* [Required work]
Within the material below, how many lines contain the word "their"? Give that number only.

* [Provided data]
- - - -
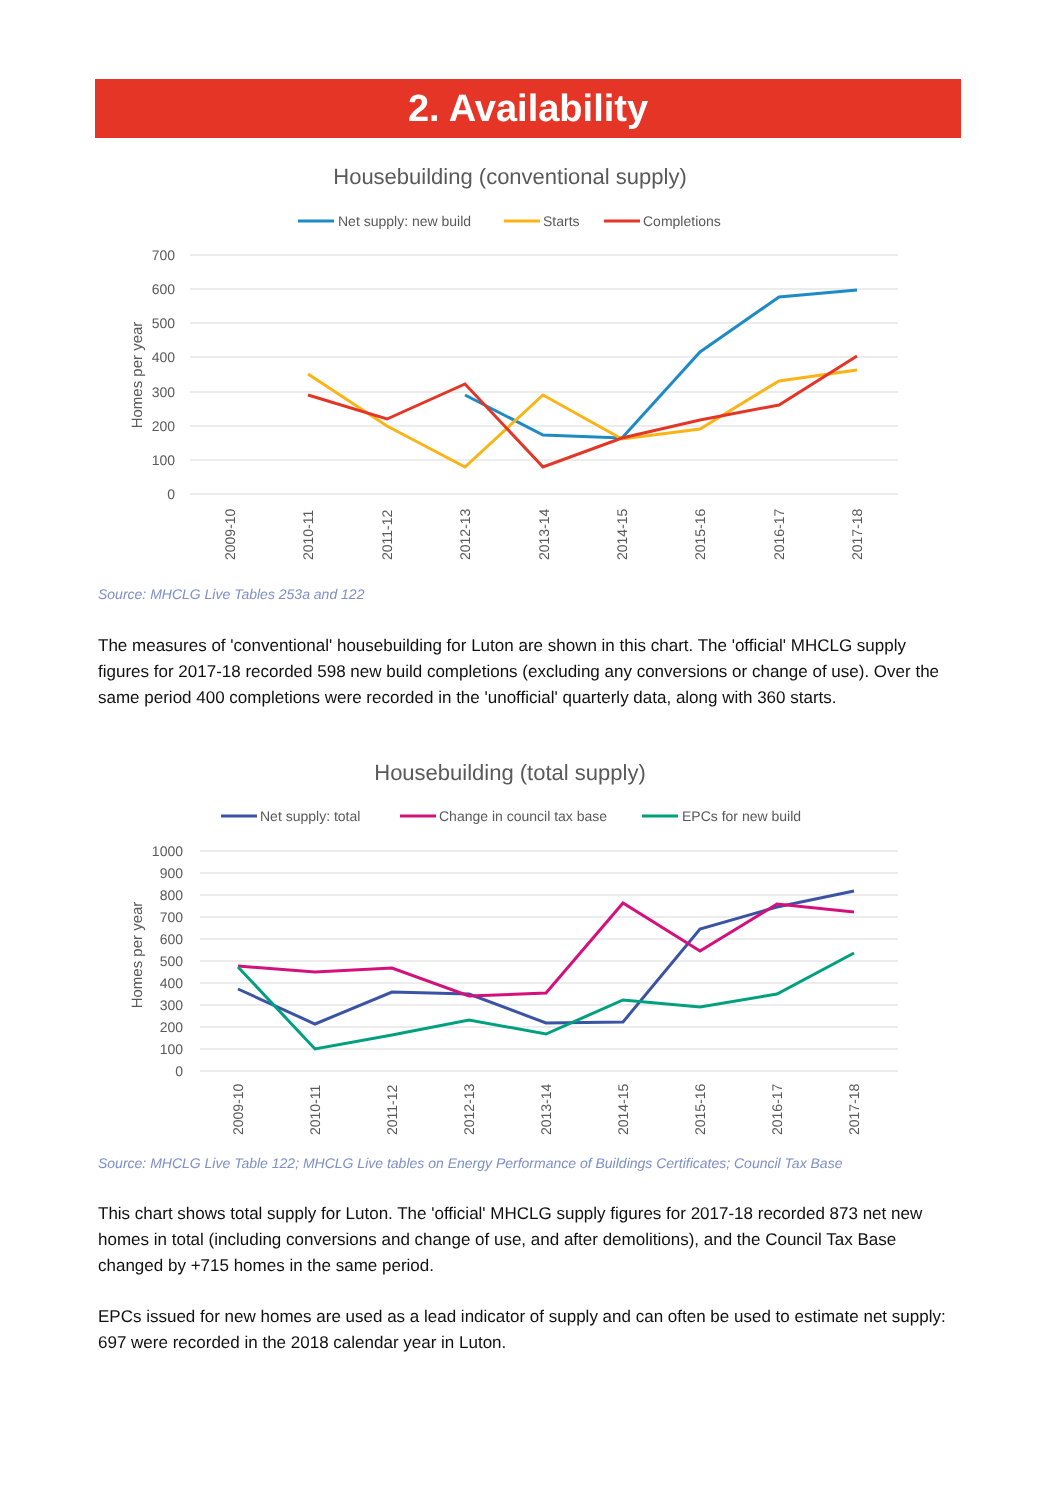2. Availability
Housebuilding (conventional supply)
Net supply: new build
Starts
Completions
700
600
500
400
300
200
100
0
Homes per year
2009-10
2010-11
2011-12
2012-13
2013-14
2014-15
2015-16
2016-17
2017-18
Source: MHCLG Live Tables 253a and 122
The measures of 'conventional' housebuilding for Luton are shown in this chart. The 'official' MHCLG supply figures for 2017-18 recorded 598 new build completions (excluding any conversions or change of use). Over the same period 400 completions were recorded in the 'unofficial' quarterly data, along with 360 starts.
Housebuilding (total supply)
Net supply: total
Change in council tax base
EPCs for new build
1000
900
800
700
600
500
400
300
200
100
0
Homes per year
2009-10
2010-11
2011-12
2012-13
2013-14
2014-15
2015-16
2016-17
2017-18
Source: MHCLG Live Table 122; MHCLG Live tables on Energy Performance of Buildings Certificates; Council Tax Base
This chart shows total supply for Luton. The 'official' MHCLG supply figures for 2017-18 recorded 873 net new homes in total (including conversions and change of use, and after demolitions), and the Council Tax Base changed by +715 homes in the same period.
EPCs issued for new homes are used as a lead indicator of supply and can often be used to estimate net supply: 697 were recorded in the 2018 calendar year in Luton.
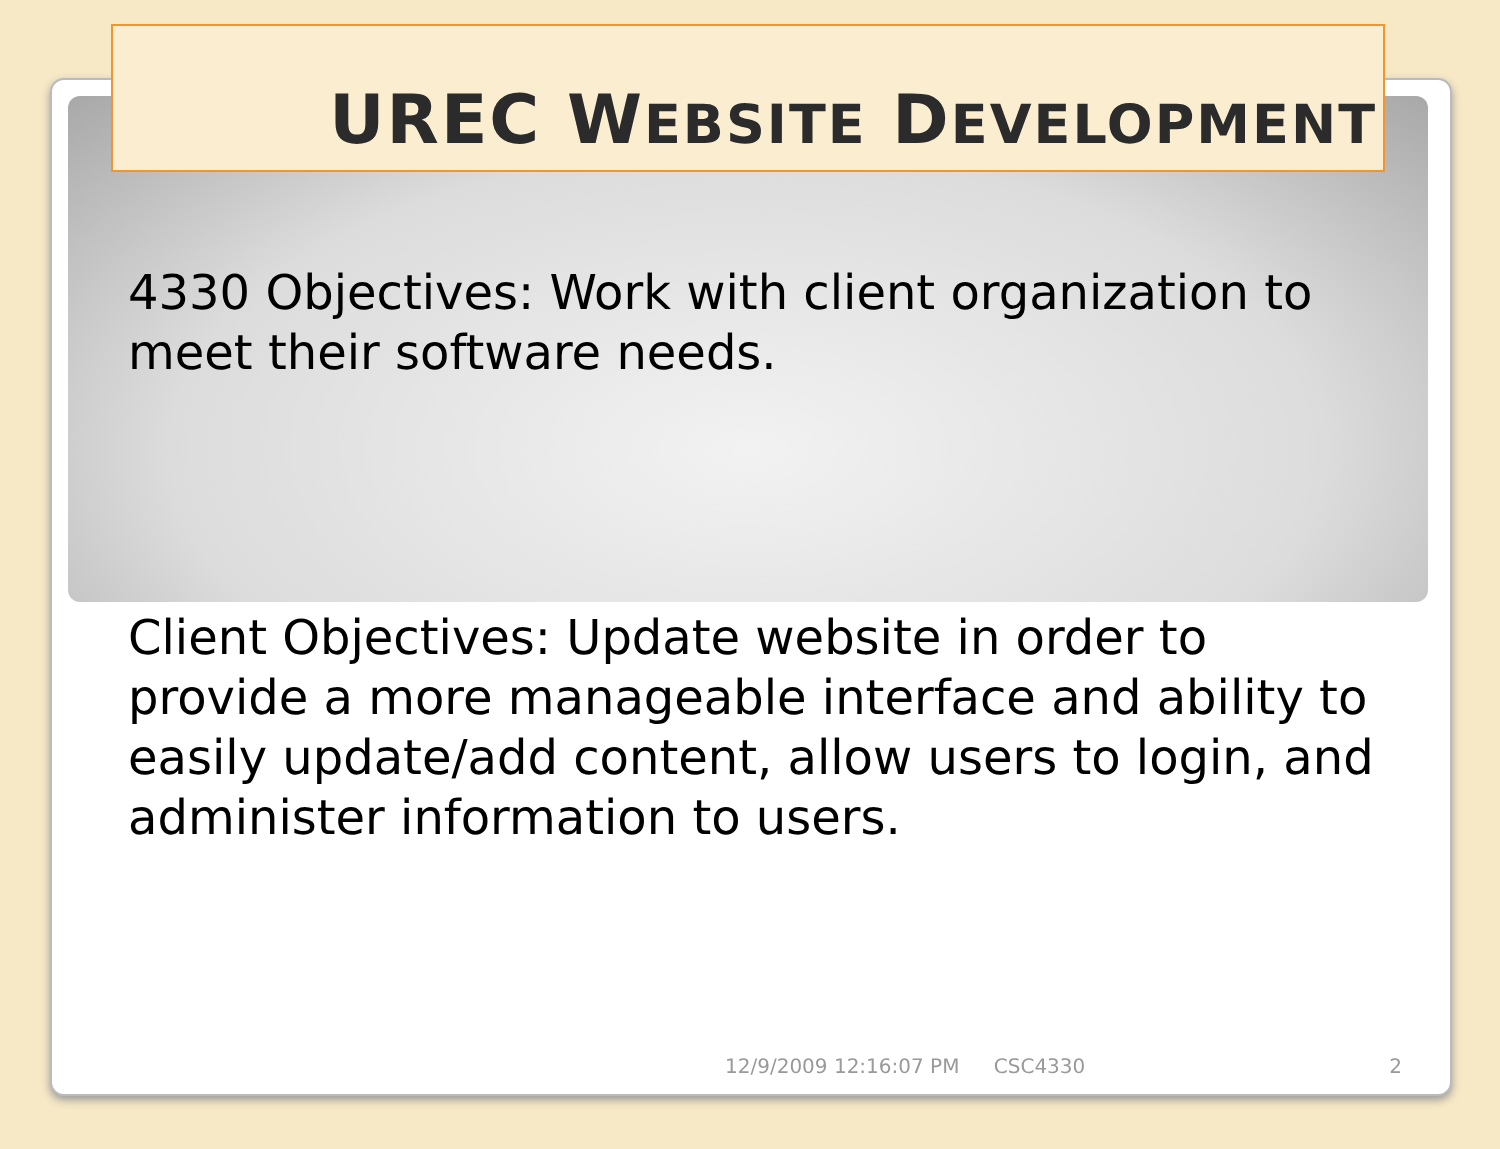UREC WEBSITE DEVELOPMENT
4330 Objectives: Work with client organization to meet their software needs.
Client Objectives: Update website in order to provide a more manageable interface and ability to easily update/add content, allow users to login, and administer information to users.
12/9/2009 12:16:07 PM CSC4330 2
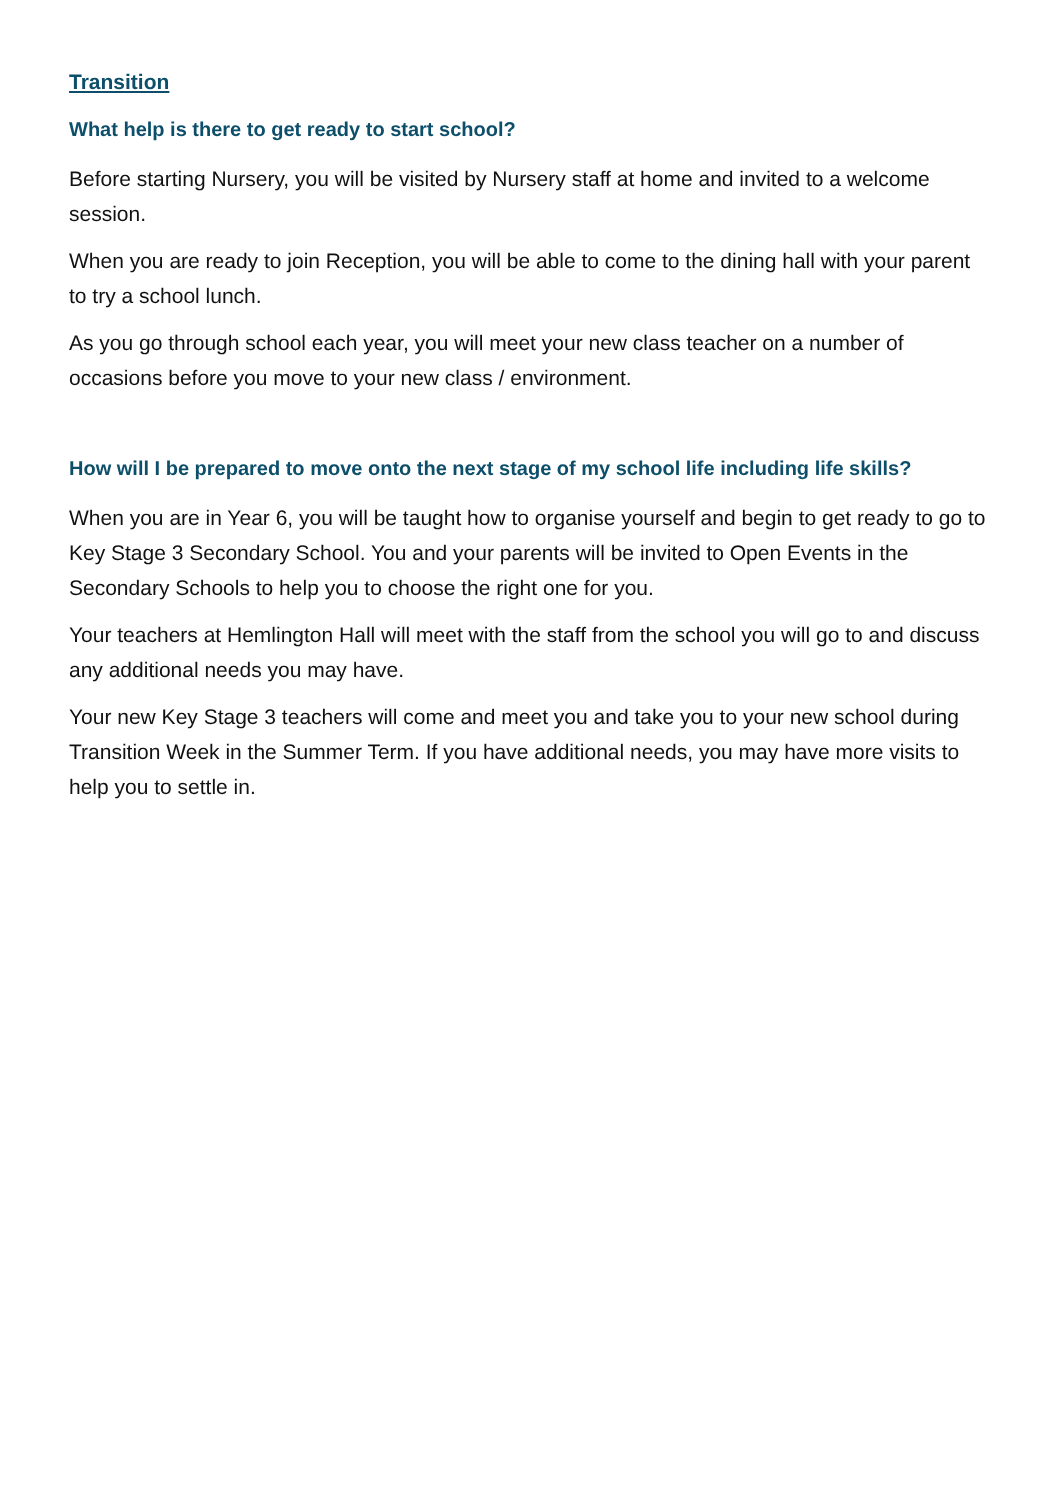Transition
What help is there to get ready to start school?
Before starting Nursery, you will be visited by Nursery staff at home and invited to a welcome session.
When you are ready to join Reception, you will be able to come to the dining hall with your parent to try a school lunch.
As you go through school each year, you will meet your new class teacher on a number of occasions before you move to your new class / environment.
How will I be prepared to move onto the next stage of my school life including life skills?
When you are in Year 6, you will be taught how to organise yourself and begin to get ready to go to Key Stage 3 Secondary School. You and your parents will be invited to Open Events in the Secondary Schools to help you to choose the right one for you.
Your teachers at Hemlington Hall will meet with the staff from the school you will go to and discuss any additional needs you may have.
Your new Key Stage 3 teachers will come and meet you and take you to your new school during Transition Week in the Summer Term. If you have additional needs, you may have more visits to help you to settle in.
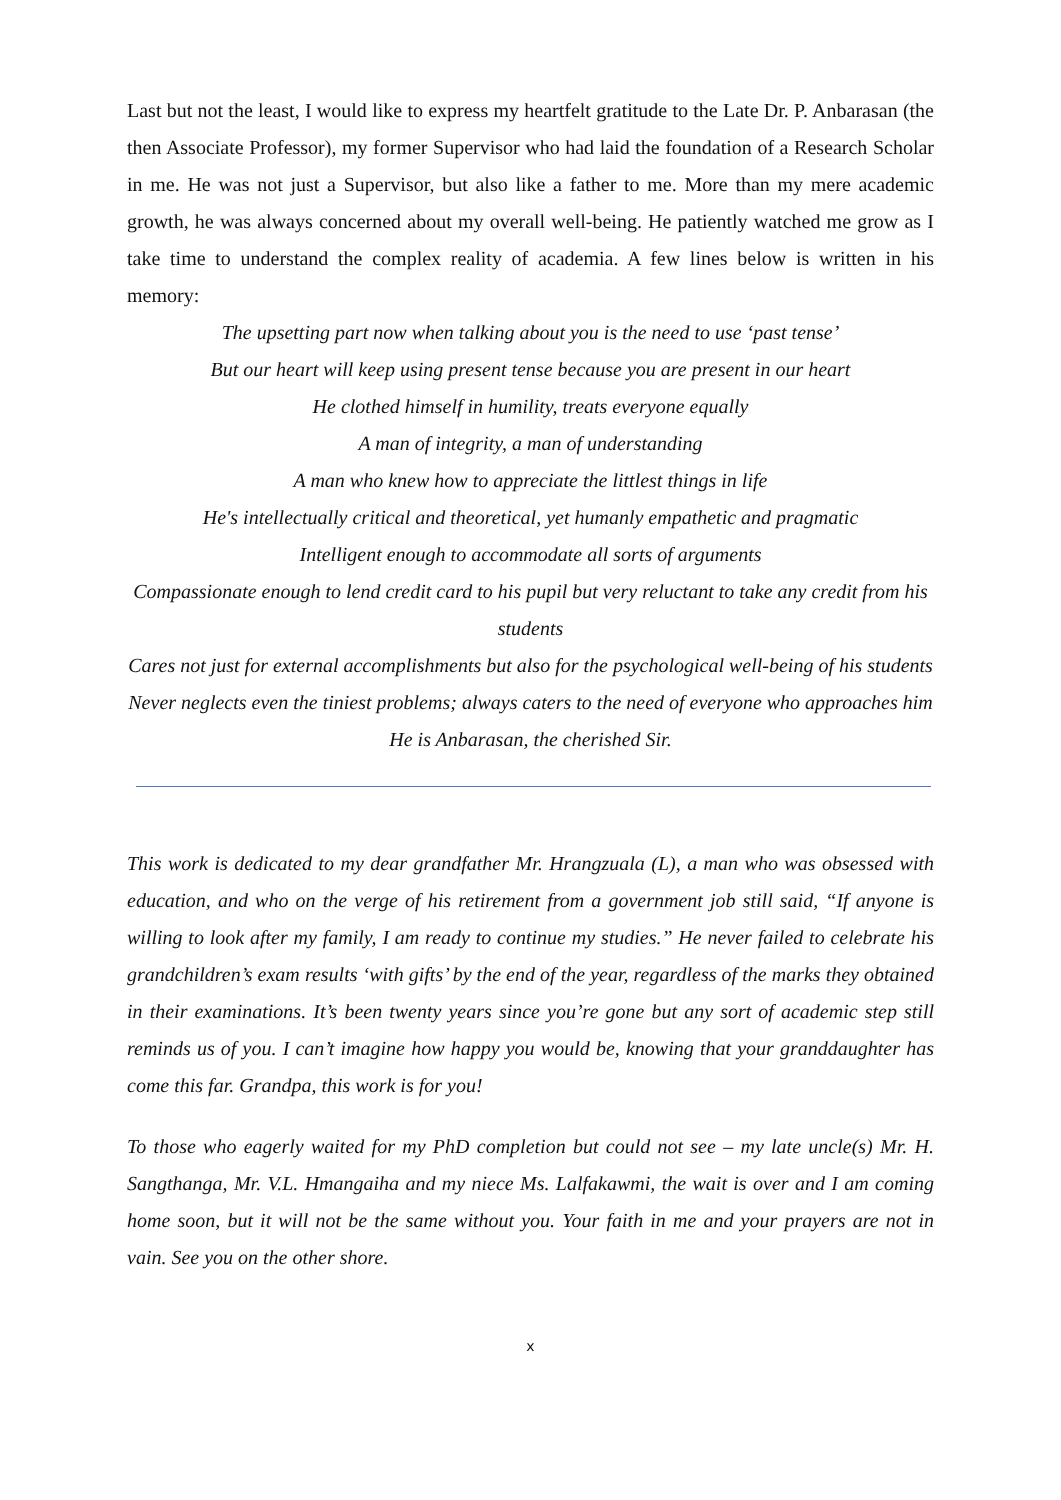Last but not the least, I would like to express my heartfelt gratitude to the Late Dr. P. Anbarasan (the then Associate Professor), my former Supervisor who had laid the foundation of a Research Scholar in me. He was not just a Supervisor, but also like a father to me. More than my mere academic growth, he was always concerned about my overall well-being. He patiently watched me grow as I take time to understand the complex reality of academia. A few lines below is written in his memory:
The upsetting part now when talking about you is the need to use ‘past tense’
But our heart will keep using present tense because you are present in our heart
He clothed himself in humility, treats everyone equally
A man of integrity, a man of understanding
A man who knew how to appreciate the littlest things in life
He's intellectually critical and theoretical, yet humanly empathetic and pragmatic
Intelligent enough to accommodate all sorts of arguments
Compassionate enough to lend credit card to his pupil but very reluctant to take any credit from his students
Cares not just for external accomplishments but also for the psychological well-being of his students
Never neglects even the tiniest problems; always caters to the need of everyone who approaches him
He is Anbarasan, the cherished Sir.
This work is dedicated to my dear grandfather Mr. Hrangzuala (L), a man who was obsessed with education, and who on the verge of his retirement from a government job still said, “If anyone is willing to look after my family, I am ready to continue my studies.” He never failed to celebrate his grandchildren’s exam results ‘with gifts’ by the end of the year, regardless of the marks they obtained in their examinations. It’s been twenty years since you’re gone but any sort of academic step still reminds us of you. I can’t imagine how happy you would be, knowing that your granddaughter has come this far. Grandpa, this work is for you!
To those who eagerly waited for my PhD completion but could not see – my late uncle(s) Mr. H. Sangthanga, Mr. V.L. Hmangaiha and my niece Ms. Lalfakawmi, the wait is over and I am coming home soon, but it will not be the same without you. Your faith in me and your prayers are not in vain. See you on the other shore.
x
- - - -
* [The answer]
2